As far as I can tell from the paper, the interventions cited involve few components, appear to incentivise few and simple behaviours, seem to involve few groups, consist of few sectors, engage few stakeholders, are applied at limited scale, have high levels of standardisation, and appear to offer relatively limited opportunities for emergent outcomes.
So, what does this tell us? I think what the paper actually tells us is that experimental methods are useful for relatively simple interventions, not meaningfully complex ones.
Consider how these methods might handle the evaluative challenges of highly complex programme such as the Partnership to Engage, Learn and Reform (PERL) in Nigeria. The programme (which I worked on) aimed to promote governance reforms in highly diverse socio-political contexts. Until recently, it worked across numerous locations at district, state, and federal levels. It worked in several sectors in many of these locations (internal revenue, budget, local governance, health and education, among others). Reforms were not selected a priori, but emerged based on several layers of political economy analyses which helped to understand which reforms might gain traction (or not), and the reforms targeted evolved over the course of the programme. PERL worked on both the supply side to build state capacity and political incentives to deliver reforms and with diverse civil society groups, private sector actors, and media organisations to build demand for reforms, and it brought together regional platforms to adapt reforms and practices across states. It should come as little surprise then, that the programme had many components and that we’re talking about many difficult processes of behaviour change.
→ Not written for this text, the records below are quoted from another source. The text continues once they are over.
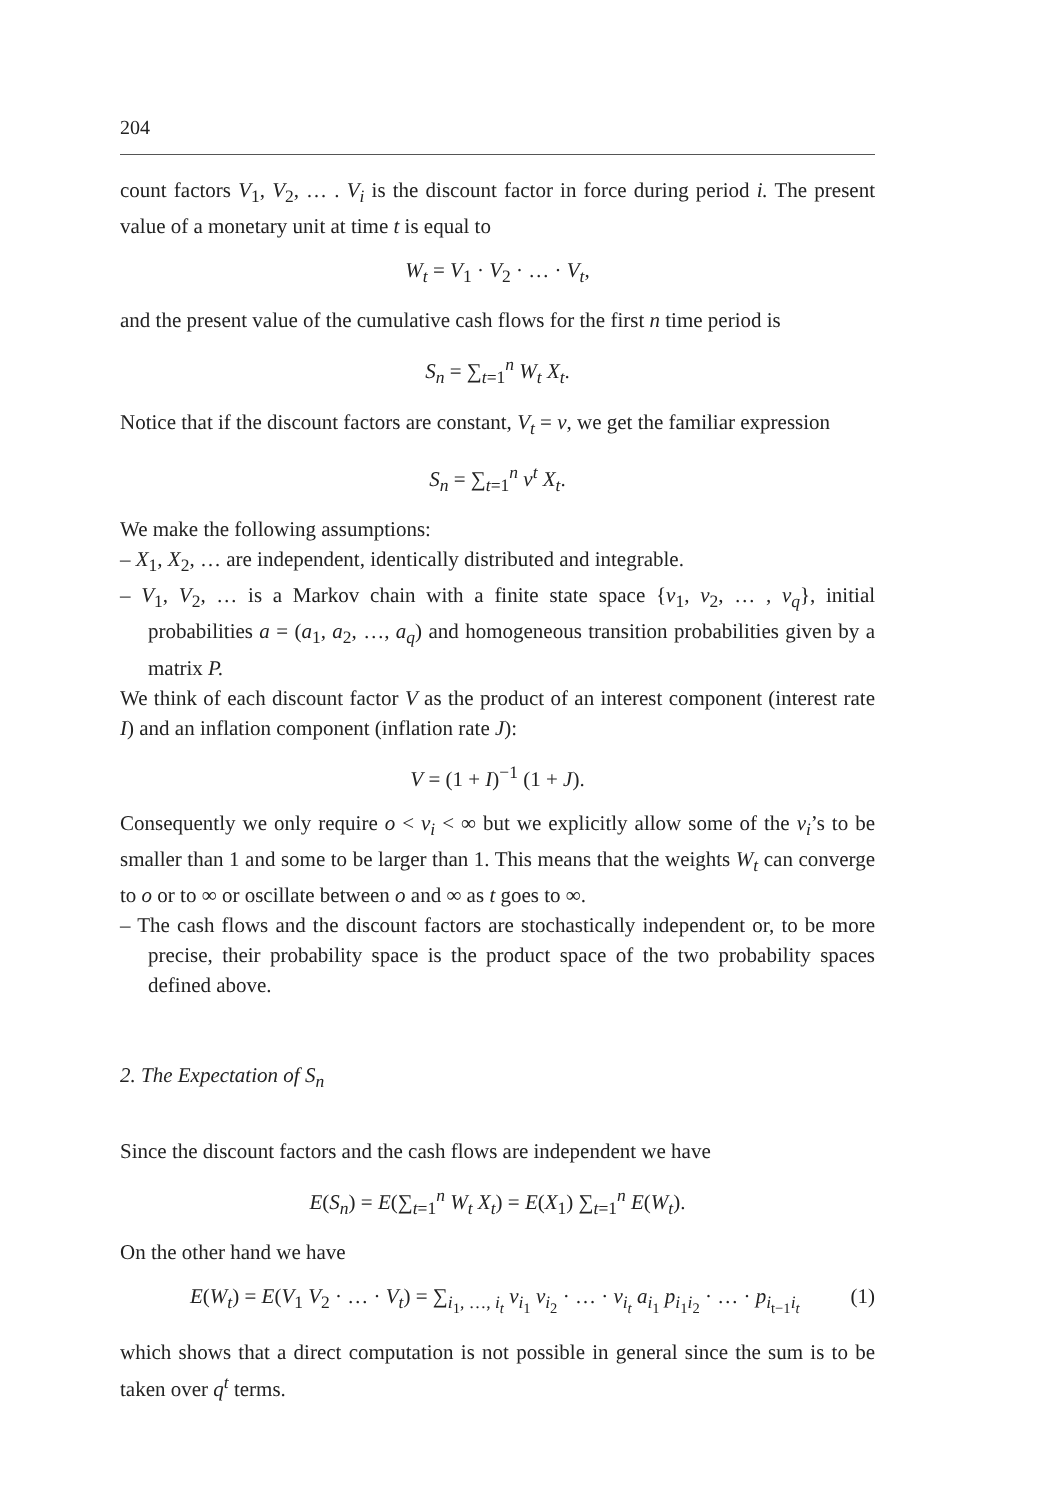204
count factors V<sub>1</sub>, V<sub>2</sub>, … . V<sub>i</sub> is the discount factor in force during period i. The present value of a monetary unit at time t is equal to
W<sub>t</sub> = V<sub>1</sub> · V<sub>2</sub> · … · V<sub>t</sub>,
and the present value of the cumulative cash flows for the first n time period is
S<sub>n</sub> = ∑<sub>t=1</sub><sup>n</sup> W<sub>t</sub> X<sub>t</sub>.
Notice that if the discount factors are constant, V<sub>t</sub> = v, we get the familiar expression
S<sub>n</sub> = ∑<sub>t=1</sub><sup>n</sup> v<sup>t</sup> X<sub>t</sub>.
We make the following assumptions:
– X<sub>1</sub>, X<sub>2</sub>, … are independent, identically distributed and integrable.
– V<sub>1</sub>, V<sub>2</sub>, … is a Markov chain with a finite state space {v<sub>1</sub>, v<sub>2</sub>, … , v<sub>q</sub>}, initial probabilities a = (a<sub>1</sub>, a<sub>2</sub>, …, a<sub>q</sub>) and homogeneous transition probabilities given by a matrix P.
We think of each discount factor V as the product of an interest component (interest rate I) and an inflation component (inflation rate J):
V = (1 + I)<sup>−1</sup> (1 + J).
Consequently we only require o < v<sub>i</sub> < ∞ but we explicitly allow some of the v<sub>i</sub>’s to be smaller than 1 and some to be larger than 1. This means that the weights W<sub>t</sub> can converge to o or to ∞ or oscillate between o and ∞ as t goes to ∞.
– The cash flows and the discount factors are stochastically independent or, to be more precise, their probability space is the product space of the two probability spaces defined above.
2. The Expectation of S<sub>n</sub>
Since the discount factors and the cash flows are independent we have
E(S<sub>n</sub>) = E(∑<sub>t=1</sub><sup>n</sup> W<sub>t</sub> X<sub>t</sub>) = E(X<sub>1</sub>) ∑<sub>t=1</sub><sup>n</sup> E(W<sub>t</sub>).
On the other hand we have
E(W<sub>t</sub>) = E(V<sub>1</sub> V<sub>2</sub> · … · V<sub>t</sub>) = ∑<sub>i<sub>1</sub>, …, i<sub>t</sub></sub> v<sub>i<sub>1</sub></sub> v<sub>i<sub>2</sub></sub> · … · v<sub>i<sub>t</sub></sub> a<sub>i<sub>1</sub></sub> p<sub>i<sub>1</sub>i<sub>2</sub></sub> · … · p<sub>i<sub>t−1</sub>i<sub>t</sub></sub> (1)
which shows that a direct computation is not possible in general since the sum is to be taken over q<sup>t</sup> terms.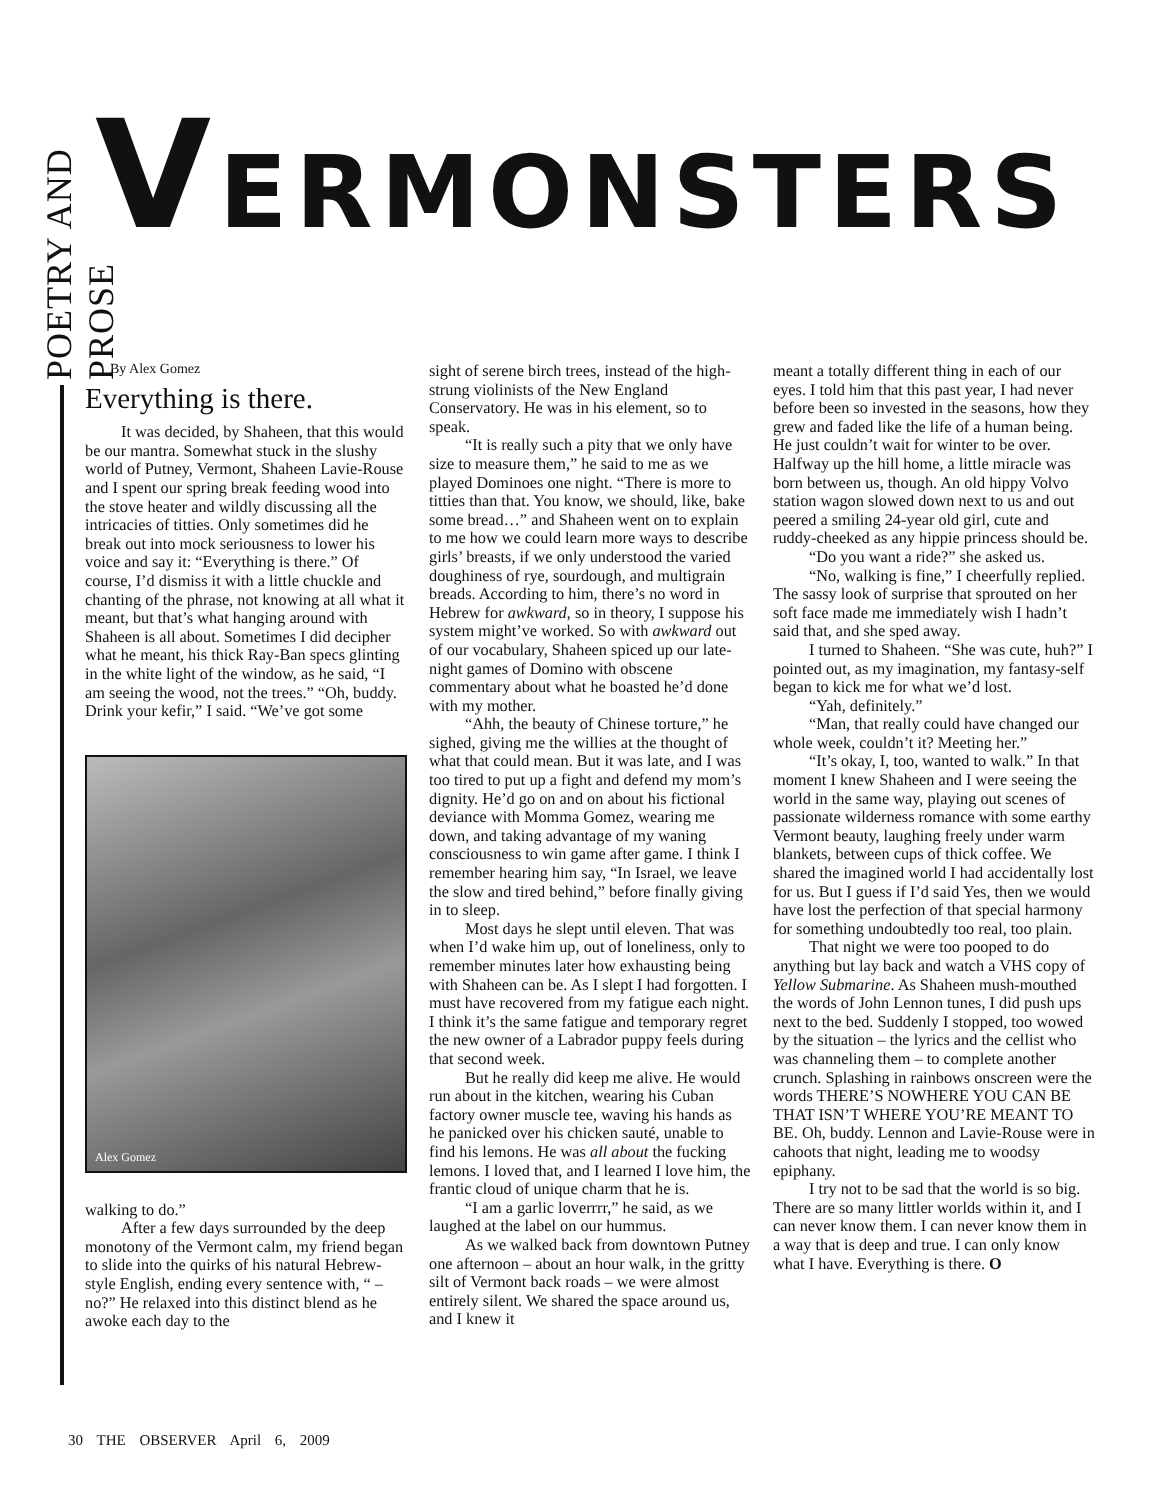POETRY AND PROSE
VERMONSTERS
By Alex Gomez
Everything is there.
It was decided, by Shaheen, that this would be our mantra. Somewhat stuck in the slushy world of Putney, Vermont, Shaheen Lavie-Rouse and I spent our spring break feeding wood into the stove heater and wildly discussing all the intricacies of titties. Only sometimes did he break out into mock seriousness to lower his voice and say it: “Everything is there.” Of course, I’d dismiss it with a little chuckle and chanting of the phrase, not knowing at all what it meant, but that’s what hanging around with Shaheen is all about. Sometimes I did decipher what he meant, his thick Ray-Ban specs glinting in the white light of the window, as he said, “I am seeing the wood, not the trees.” “Oh, buddy. Drink your kefir,” I said. “We’ve got some
Alex Gomez
walking to do.”
After a few days surrounded by the deep monotony of the Vermont calm, my friend began to slide into the quirks of his natural Hebrew-style English, ending every sentence with, “ – no?” He relaxed into this distinct blend as he awoke each day to the
sight of serene birch trees, instead of the high-strung violinists of the New England Conservatory. He was in his element, so to speak.
“It is really such a pity that we only have size to measure them,” he said to me as we played Dominoes one night. “There is more to titties than that. You know, we should, like, bake some bread…” and Shaheen went on to explain to me how we could learn more ways to describe girls’ breasts, if we only understood the varied doughiness of rye, sourdough, and multigrain breads. According to him, there’s no word in Hebrew for awkward, so in theory, I suppose his system might’ve worked. So with awkward out of our vocabulary, Shaheen spiced up our late-night games of Domino with obscene commentary about what he boasted he’d done with my mother.
“Ahh, the beauty of Chinese torture,” he sighed, giving me the willies at the thought of what that could mean. But it was late, and I was too tired to put up a fight and defend my mom’s dignity. He’d go on and on about his fictional deviance with Momma Gomez, wearing me down, and taking advantage of my waning consciousness to win game after game. I think I remember hearing him say, “In Israel, we leave the slow and tired behind,” before finally giving in to sleep.
Most days he slept until eleven. That was when I’d wake him up, out of loneliness, only to remember minutes later how exhausting being with Shaheen can be. As I slept I had forgotten. I must have recovered from my fatigue each night. I think it’s the same fatigue and temporary regret the new owner of a Labrador puppy feels during that second week.
But he really did keep me alive. He would run about in the kitchen, wearing his Cuban factory owner muscle tee, waving his hands as he panicked over his chicken sauté, unable to find his lemons. He was all about the fucking lemons. I loved that, and I learned I love him, the frantic cloud of unique charm that he is.
“I am a garlic loverrrr,” he said, as we laughed at the label on our hummus.
As we walked back from downtown Putney one afternoon – about an hour walk, in the gritty silt of Vermont back roads – we were almost entirely silent. We shared the space around us, and I knew it
meant a totally different thing in each of our eyes. I told him that this past year, I had never before been so invested in the seasons, how they grew and faded like the life of a human being. He just couldn’t wait for winter to be over. Halfway up the hill home, a little miracle was born between us, though. An old hippy Volvo station wagon slowed down next to us and out peered a smiling 24-year old girl, cute and ruddy-cheeked as any hippie princess should be.
“Do you want a ride?” she asked us.
“No, walking is fine,” I cheerfully replied. The sassy look of surprise that sprouted on her soft face made me immediately wish I hadn’t said that, and she sped away.
I turned to Shaheen. “She was cute, huh?” I pointed out, as my imagination, my fantasy-self began to kick me for what we’d lost.
“Yah, definitely.”
“Man, that really could have changed our whole week, couldn’t it? Meeting her.”
“It’s okay, I, too, wanted to walk.” In that moment I knew Shaheen and I were seeing the world in the same way, playing out scenes of passionate wilderness romance with some earthy Vermont beauty, laughing freely under warm blankets, between cups of thick coffee. We shared the imagined world I had accidentally lost for us. But I guess if I’d said Yes, then we would have lost the perfection of that special harmony for something undoubtedly too real, too plain.
That night we were too pooped to do anything but lay back and watch a VHS copy of Yellow Submarine. As Shaheen mush-mouthed the words of John Lennon tunes, I did push ups next to the bed. Suddenly I stopped, too wowed by the situation – the lyrics and the cellist who was channeling them – to complete another crunch. Splashing in rainbows onscreen were the words THERE’S NOWHERE YOU CAN BE THAT ISN’T WHERE YOU’RE MEANT TO BE. Oh, buddy. Lennon and Lavie-Rouse were in cahoots that night, leading me to woodsy epiphany.
I try not to be sad that the world is so big. There are so many littler worlds within it, and I can never know them. I can never know them in a way that is deep and true. I can only know what I have. Everything is there. O
30 THE OBSERVER April 6, 2009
For the most part, experimental methods prevent us from designing such a programme in the first place. And they seem to be a poor fit for evaluating a complex programme like PERL.
Isolated… standardised… stable
Now, this doesn’t mean that experiments should never be used in complex programming (or contexts). While I can think of almost no appropriate uses, there might perhaps be isolated corners of interventions or phases of interventions where experiments could potentially add some value. As the UK Treasury’s Magenta Book points out, experimental methods are:
‘Weak at dealing with contextualisation…. Difficult to apply where causal pathways are complex… hide the emergence of new phenomena in a complex system. [It can be…] inappropriate or counterproductive to try to standardise the intervention or isolate a control group…This is not to say that experimental designs cannot be useful in complex environments, if one element can be isolated and is relatively standardised, and the wider context stable.’
But, it should be obvious that such conditions are very rare in complex environments and might only be possible in a peripheral corner of an intervention which is standardised, self-contained, segregated and stable (i.e., a vacuum). That is, experimental (and quasi-experimental) methods are appropriate in conditions which are intrisically or arificially simple.
Of course, even if we can think of an appropriate use, we have to assume that finding a valid control group is not only feasible but desirable (control groups often run counter to the aims of complex interventions like PERL), that costs are non-prohibitive and offer good value for money (even supposedly low cost trials are immensely expensive and beyond the reach of most programmes), and that there are limited ethical issues (we have all heard the horror stories).
To put the challenge back to the authors:
‘The relevance of [experimental methods] should be demonstrated with the data and observation, rather than being postulated.’
My conclusion from reading the paper and the data presented in it is that while these two experimental methods may be more appropriate than RCTs (or, less inappropriate), their value addition for assessing complex interventions and processes remains very limited in both theory and practice. But, have a read for yourself and see if you agree or not.